## Saved entries
* * * *

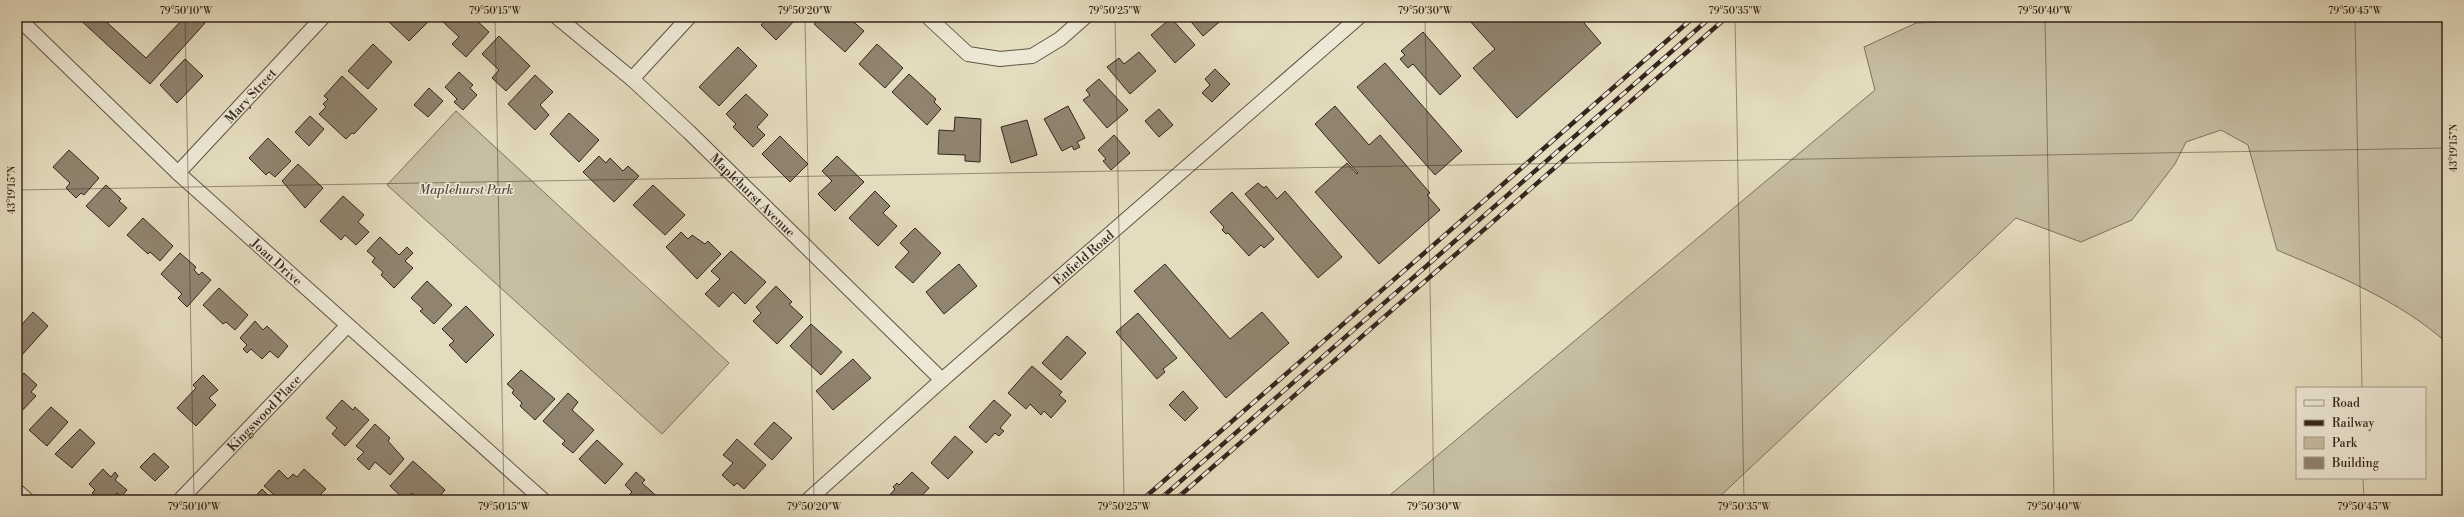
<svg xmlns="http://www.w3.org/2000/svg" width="2464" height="517" font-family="'Libre Bodoni',serif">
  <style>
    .green { fill: #c6bda2; stroke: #7e715f }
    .building { fill: #908470; stroke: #36251c }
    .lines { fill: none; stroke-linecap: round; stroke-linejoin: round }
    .street-casing { stroke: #625344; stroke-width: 16 }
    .street { stroke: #ede8d5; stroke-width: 14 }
    .rail-casing { stroke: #36251c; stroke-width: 4.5 }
    .rail { stroke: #ede8d5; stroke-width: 3; stroke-dasharray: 9; stroke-linecap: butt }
    .ticks { fill: none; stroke: #36251c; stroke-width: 1; stroke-opacity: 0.45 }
    .labels { text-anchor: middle; stroke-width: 3; stroke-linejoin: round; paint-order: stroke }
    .street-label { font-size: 13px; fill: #36251c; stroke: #ede8d5 }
    .park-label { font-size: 13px; font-style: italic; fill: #5a4b3e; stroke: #ede8d5 }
    .neatline { fill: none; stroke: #36251c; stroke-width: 1.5 }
    .ticks-label { font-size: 10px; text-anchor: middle; fill: #36251c }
  </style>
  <rect width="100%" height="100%" fill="#e4dcbe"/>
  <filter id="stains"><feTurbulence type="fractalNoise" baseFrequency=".005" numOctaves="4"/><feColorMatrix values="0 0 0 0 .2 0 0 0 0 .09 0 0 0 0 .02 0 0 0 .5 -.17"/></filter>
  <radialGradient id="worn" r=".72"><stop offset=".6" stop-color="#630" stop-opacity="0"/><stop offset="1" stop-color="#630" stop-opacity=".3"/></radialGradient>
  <g class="green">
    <path d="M1989 17H2447V343C2399 300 2336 275 2277 250L2248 145 2221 130 2186 142 2175 164 2132 220 2081 242 2016 218 1716 500H1384L1875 90 1864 47 1916 23 1985 20Z"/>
    <polygon points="456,111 729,363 662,434 387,185"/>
  </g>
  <g class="building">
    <polygon points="77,17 101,17 146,58 181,21 177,17 199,17 205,23 150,84"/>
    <polygon points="394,17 433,17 409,41 389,22"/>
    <polygon points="446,17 473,17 489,32 466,57 452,44 459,37 442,21"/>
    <polygon points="768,17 798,17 776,40 761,25"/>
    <polygon points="820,17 848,17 864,31 845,52 814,24"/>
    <polygon points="1187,17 1225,17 1203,36"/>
    <polygon points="1473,17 1579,17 1601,43 1517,118 1473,68 1495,49 1469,20"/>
    <polygon points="1171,18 1195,45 1175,63 1151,35"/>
    <polygon points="1423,32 1461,76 1440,95 1413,64 1408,68 1400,59 1405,55 1401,51"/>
    <polygon points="499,36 530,66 506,91 492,78 499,70 482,54"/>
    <polygon points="373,44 392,62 368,89 348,71"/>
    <polygon points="877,44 903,68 885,88 859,64"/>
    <polygon points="738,47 757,66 719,106 699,87"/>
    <polygon points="1139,52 1156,71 1130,94 1107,67 1119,58 1124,64"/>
    <polygon points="185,59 203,76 177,103 160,85"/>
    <polygon points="1385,63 1462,151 1435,175 1357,87"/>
    <polygon points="1215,69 1230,84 1212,102 1202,93 1210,85 1205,79"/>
    <polygon points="459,72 473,85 470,88 477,95 463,110 454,102 457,99 445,87"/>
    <polygon points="909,74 936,99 934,102 941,109 927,125 892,92"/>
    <polygon points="535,75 553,92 540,105 549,115 535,130 508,104"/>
    <polygon points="342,76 377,109 354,134 352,133 346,139 319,114 326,107 323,104 328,99 324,96"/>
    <polygon points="1099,79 1128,110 1107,128 1083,100 1090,95 1086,90"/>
    <polygon points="429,88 443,101 428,117 414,105"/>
    <polygon points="746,94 768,115 757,127 765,135 753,147 733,127 736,124 726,114"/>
    <polygon points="1068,106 1085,138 1077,142 1080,147 1074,150 1072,146 1062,151 1044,119"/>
    <polygon points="1335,106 1369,145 1380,135 1430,193 1427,195 1440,210 1379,264 1315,192 1347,163 1357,174 1358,173 1315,124"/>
    <polygon points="1159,109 1173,125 1159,137 1145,121"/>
    <polygon points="569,113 599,140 579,162 550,134"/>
    <polygon points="310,116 324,129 309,146 295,132"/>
    <polygon points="955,117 981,119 980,162 965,161 965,155 938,154 939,130 954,131"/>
    <polygon points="1027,120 1037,155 1011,163 1001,127"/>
    <polygon points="1114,135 1130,153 1111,170 1103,161 1106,159 1098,150"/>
    <polygon points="780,136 808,164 790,182 762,154"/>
    <polygon points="268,138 291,161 275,177 269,172 266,175 249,158"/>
    <polygon points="69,150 99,178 84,195 81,193 76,198 66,188 70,183 53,167"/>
    <polygon points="599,156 606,163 610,158 623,171 628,166 639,176 614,202 583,172"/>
    <polygon points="837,156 864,182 835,211 818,194 832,181 822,171"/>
    <polygon points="298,164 323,188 305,208 282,181"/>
    <polygon points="1258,183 1264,188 1266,186 1277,199 1285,191 1342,257 1318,278 1245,194"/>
    <polygon points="106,185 121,199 119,201 127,208 109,227 86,206"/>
    <polygon points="653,185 685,215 665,235 633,205"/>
    <polygon points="875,191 890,206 883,213 897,226 878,246 849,218"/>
    <polygon points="1232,192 1274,239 1264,248 1261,245 1249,256 1228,233 1226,234 1222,230 1224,227 1210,212"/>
    <polygon points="343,196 364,215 358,222 369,232 356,245 345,235 341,240 320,221"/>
    <polygon points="143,218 173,246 160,261 150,252 148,254 127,235"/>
    <polygon points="915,228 941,253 913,283 895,267 909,252 900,243"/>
    <polygon points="681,232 688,239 692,235 705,244 708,241 721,254 697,279 666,247"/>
    <polygon points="380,237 399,255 407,247 413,253 405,261 413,268 394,288 381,275 383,272 372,262 375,258 367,251"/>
    <polygon points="731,251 766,282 745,304 733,292 719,307 705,294 720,279 711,271"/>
    <polygon points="180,253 196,267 194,270 199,275 202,272 211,280 187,307 178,298 182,294 161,274"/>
    <polygon points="959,264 977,286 944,314 926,292"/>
    <polygon points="1165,264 1230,339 1262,312 1289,343 1226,398 1134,291"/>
    <polygon points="427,281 452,305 434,324 420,311 423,309 411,298"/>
    <polygon points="776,286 792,302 789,304 803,317 777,344 753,321 761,313 756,307"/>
    <polygon points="219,288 248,315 235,330 226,322 223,324 203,305"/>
    <polygon points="466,306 494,335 466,363 449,345 454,341 442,329"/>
    <polygon points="33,312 48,326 21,356 17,353 17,330"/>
    <polygon points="1138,313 1177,358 1163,369 1165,372 1157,379 1116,332"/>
    <polygon points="255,321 263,330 267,326 288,346 278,358 270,351 262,359 251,349 247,353 243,349 247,345 240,338"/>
    <polygon points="811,324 842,352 821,375 790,346"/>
    <polygon points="1067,336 1086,353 1061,380 1042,363"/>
    <polygon points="853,359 871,378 833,410 816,391"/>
    <polygon points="1032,366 1062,392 1059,395 1066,401 1051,418 1044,411 1041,415 1030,404 1026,409 1008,393"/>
    <polygon points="521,370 555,399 535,420 520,406 522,403 512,393 514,390 507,384"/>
    <polygon points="24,373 37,385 31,392 36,396 17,416 17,381"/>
    <polygon points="203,375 218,390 209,398 216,405 196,426 177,408 196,388 193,385"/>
    <polygon points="1183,391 1198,408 1185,421 1169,405"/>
    <polygon points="568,393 578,402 572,410 594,430 573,453 562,444 565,441 543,421"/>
    <polygon points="342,400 353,410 355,407 369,420 345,446 332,434 337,428 326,418"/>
    <polygon points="994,400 1011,415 1000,428 1004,431 999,436 995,433 986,443 969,427"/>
    <polygon points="51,407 68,422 47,446 29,430"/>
    <polygon points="774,422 792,438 772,460 754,444"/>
    <polygon points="375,424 390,438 388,441 404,459 390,475 375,462 369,470 357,459 364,452 356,446"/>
    <polygon points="80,429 95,443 72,468 55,454"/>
    <polygon points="955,436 973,452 948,479 931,463"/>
    <polygon points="737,439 766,465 744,489 737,483 734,486 722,475 733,463 723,455"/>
    <polygon points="597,440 623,464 605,484 579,459"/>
    <polygon points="154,453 169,467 155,481 140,467"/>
    <polygon points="413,461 445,490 436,500 420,500 412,493 405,500 390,486"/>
    <polygon points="103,469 111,477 115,472 118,476 115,480 127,490 121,497 117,493 110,500 106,500 101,496 99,499 92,493 95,490 89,484"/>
    <polygon points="304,469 326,489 315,500 289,500 284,495 280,500 264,486 279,470 288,479 293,474 297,477"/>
    <polygon points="636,472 645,480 642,483 661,500 624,500 632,492 625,485"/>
    <polygon points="912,472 929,488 918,500 889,500 887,498 895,489 893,487 897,483 899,485"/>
    <polygon points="262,489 273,500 252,500"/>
  </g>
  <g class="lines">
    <g class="street-casing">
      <g id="street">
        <path id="s1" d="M17 17 178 173 543 500"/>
        <path id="s2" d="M557 17 632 79 689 132 942 380"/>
        <polyline points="928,17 968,54 1000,59 1032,56 1060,39 1085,17"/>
        <polyline points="632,79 689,17"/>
        <path id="s3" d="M178 173 323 17"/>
        <polyline points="17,491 27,500"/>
        <path id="s4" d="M180 500 347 326"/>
        <path id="s5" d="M808 500 942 380 1359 17"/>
      </g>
    </g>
    <use href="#street" class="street"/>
    <g class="rail-casing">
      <g id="rail">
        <polyline points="1142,500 1694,17"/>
        <polyline points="1159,500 1711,17"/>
        <polyline points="1175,500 1727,17"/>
      </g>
    </g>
    <use href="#rail" class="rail"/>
  </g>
  <path class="ticks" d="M185 17 194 500M495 17 504 500M805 17 814 500M1115 17 1124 500M1425 17 1434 500M1735 17 1744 500M2045 17 2054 500M2355 17 2362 388M17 190 2447 148M2363 478 2364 500"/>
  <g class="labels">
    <g class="street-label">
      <text dy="5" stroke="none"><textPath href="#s3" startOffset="106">Mary Street</textPath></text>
      <text dy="5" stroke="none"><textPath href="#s2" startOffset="265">Maplehurst Avenue</textPath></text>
      <text dy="5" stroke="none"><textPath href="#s5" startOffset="367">Enfield Road</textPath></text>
      <text dy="5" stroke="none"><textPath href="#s1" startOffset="357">Joan Drive</textPath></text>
      <text dy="5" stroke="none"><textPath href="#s4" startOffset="121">Kingswood Place</textPath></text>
    </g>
    <g class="park-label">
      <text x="466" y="194">Maplehurst Park</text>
    </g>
  </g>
  <rect width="2464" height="517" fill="none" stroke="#e4dcbe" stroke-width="44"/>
  <rect x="2296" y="387" width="130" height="92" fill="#ede8d5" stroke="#a49a8b"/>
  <rect x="2304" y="400" width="20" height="6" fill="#ede8d5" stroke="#a49a8b"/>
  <text x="2332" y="407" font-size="12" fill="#36251c">Road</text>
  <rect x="2304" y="420" width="20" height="6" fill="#36251c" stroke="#a49a8b"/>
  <text x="2332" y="427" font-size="12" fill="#36251c">Railway</text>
  <rect x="2304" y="437" width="20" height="12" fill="#c6bda2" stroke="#a49a8b"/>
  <text x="2332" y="447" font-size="12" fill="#36251c">Park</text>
  <rect x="2304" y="457" width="20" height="12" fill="#908470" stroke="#a49a8b"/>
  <text x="2332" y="467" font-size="12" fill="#36251c">Building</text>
  <rect x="22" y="22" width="2420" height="473" class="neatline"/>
  <g class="ticks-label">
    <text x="186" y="14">79°50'10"W</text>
    <text x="495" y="14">79°50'15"W</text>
    <text x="805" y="14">79°50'20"W</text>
    <text x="1115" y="14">79°50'25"W</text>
    <text x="1425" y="14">79°50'30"W</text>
    <text x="1735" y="14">79°50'35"W</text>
    <text x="2045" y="14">79°50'40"W</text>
    <text x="2355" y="14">79°50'45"W</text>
    <text transform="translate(2453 148) rotate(-90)" y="4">43°19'15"N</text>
    <text transform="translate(11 190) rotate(-90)" y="4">43°19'15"N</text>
    <text x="194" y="510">79°50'10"W</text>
    <text x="504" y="510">79°50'15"W</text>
    <text x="814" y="510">79°50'20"W</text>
    <text x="1124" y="510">79°50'25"W</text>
    <text x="1434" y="510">79°50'30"W</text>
    <text x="1744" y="510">79°50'35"W</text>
    <text x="2054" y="510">79°50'40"W</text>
    <text x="2364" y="510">79°50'45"W</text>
  </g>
  <rect width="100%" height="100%" filter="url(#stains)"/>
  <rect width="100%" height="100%" fill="url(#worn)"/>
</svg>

* * * *

## Your instructions
Check every line above for the string "lines" and copy those that have it.

## Solution for this task
    .lines { fill: none; stroke-linecap: round; stroke-linejoin: round }
  <g class="lines">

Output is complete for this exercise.